The Feast of the Ascension

The Feast of the Ascension

Ascension

Ascension

The Feast of the Ascension traditionally occurs 40 days after Easter. Since it falls on a Thursday, it’s often called Ascension Thursday.

Recently, with the transition of our work lives from an older, more flexible agrarian routine to modern industrialization’s insistance on time clocks, 24/7 availability of services, and the challenges of two income households, child care, school schedules and after school activities, taking time as a community of faith to stop and celebrate this feast has become a luxury available only to the fortunate few. Recognizing this reality in the lives of the faithful, bishops in many dioceses have allowed celebration of the feast to be moved to the Sunday before Pentecost. To the extent that this allows more people to be consciously aware of and celebrate the feast, I see this as a good step. Nevertheless, it is important to note that the feast actually falls today.

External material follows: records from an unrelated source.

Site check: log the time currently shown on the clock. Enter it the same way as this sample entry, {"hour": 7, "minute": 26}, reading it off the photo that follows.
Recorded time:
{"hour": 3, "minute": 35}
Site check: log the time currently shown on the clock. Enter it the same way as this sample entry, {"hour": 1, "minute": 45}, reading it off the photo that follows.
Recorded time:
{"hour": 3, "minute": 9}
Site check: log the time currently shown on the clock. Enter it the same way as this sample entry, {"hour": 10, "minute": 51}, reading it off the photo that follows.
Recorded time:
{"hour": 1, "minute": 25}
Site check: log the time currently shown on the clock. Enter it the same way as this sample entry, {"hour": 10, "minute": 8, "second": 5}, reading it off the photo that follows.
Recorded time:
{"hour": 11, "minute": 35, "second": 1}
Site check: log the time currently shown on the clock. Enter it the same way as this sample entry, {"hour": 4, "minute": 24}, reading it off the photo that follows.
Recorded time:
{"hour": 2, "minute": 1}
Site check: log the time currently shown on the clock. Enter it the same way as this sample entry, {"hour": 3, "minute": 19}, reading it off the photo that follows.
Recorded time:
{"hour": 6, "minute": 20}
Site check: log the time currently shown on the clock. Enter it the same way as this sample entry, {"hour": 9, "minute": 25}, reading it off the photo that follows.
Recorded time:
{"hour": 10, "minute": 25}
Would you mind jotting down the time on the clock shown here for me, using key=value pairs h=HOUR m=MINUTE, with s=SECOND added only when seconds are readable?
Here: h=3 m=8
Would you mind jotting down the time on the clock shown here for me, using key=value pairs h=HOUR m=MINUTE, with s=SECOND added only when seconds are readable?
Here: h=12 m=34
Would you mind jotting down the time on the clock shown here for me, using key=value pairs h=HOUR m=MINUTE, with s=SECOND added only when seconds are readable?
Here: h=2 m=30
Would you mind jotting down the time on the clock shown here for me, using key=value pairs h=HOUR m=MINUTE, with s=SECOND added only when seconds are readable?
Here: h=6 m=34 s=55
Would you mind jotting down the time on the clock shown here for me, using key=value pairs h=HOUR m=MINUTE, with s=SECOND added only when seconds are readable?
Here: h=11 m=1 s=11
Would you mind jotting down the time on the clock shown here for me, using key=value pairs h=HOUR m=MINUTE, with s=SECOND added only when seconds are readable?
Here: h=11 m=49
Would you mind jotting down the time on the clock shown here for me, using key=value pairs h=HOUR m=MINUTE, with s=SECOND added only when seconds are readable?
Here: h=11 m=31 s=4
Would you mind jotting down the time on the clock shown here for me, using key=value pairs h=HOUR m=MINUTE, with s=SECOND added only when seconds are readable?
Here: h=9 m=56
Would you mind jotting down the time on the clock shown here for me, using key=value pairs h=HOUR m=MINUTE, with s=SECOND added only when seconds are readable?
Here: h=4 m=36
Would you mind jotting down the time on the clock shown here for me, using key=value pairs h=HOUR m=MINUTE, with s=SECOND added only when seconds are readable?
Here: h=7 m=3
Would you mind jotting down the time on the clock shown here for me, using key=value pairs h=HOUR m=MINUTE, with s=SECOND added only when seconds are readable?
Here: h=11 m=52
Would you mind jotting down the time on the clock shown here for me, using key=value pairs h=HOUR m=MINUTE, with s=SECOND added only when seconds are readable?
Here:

The feast of the Ascension marks the day on which Jesus was taken up to heaven (Lk 24:50-53). After the Resurrection, Jesus appeared on many occasions to his followers. He continued to teach them and explain all that had happened through His passion and why it had to happen as it did. At the end of both the Gospels of Mark and of Luke, as well as the beginning of the Acts of the Apostles, we are told that Jesus instructed His followers to go out as witnesses of all they had seen and heard, calling all peoples to turn from sin and accept baptism and the forgiving love of God. Then Jesus told His followers just before He was taken from their sight, to go back to Jerusalem and pray, waiting to receive the “promise of the Father” (Acts 1:4), the Holy Spirit who would give them power from on high to become His witnesses.

These events happened nine days before the Jewish feast of Pentecost. The apostles, Mary and other followers of Jesus did indeed return to Jerusalem. They gathered in the upper room where they had been staying after the Resurrection and devoted themselves to prayer. (They also took care of some administrative details – including selecting another person to take the place of Judas Iscariot. But that’s another part of the story not critical to today’s feast!)

On the feast of Pentecost, the Holy Spirit was poured out on them and the Church was born as Peter and the others fearlessly stepped out and witnessed to the world regarding all they had seen and experienced. The time of the Holy Spirit had begun.

A particularly important thing to remember regarding the Ascension, is that it is the beginning of a period of prayer for the outpouring of the Holy Spirit – a period of prayer mandated by Jesus Himself.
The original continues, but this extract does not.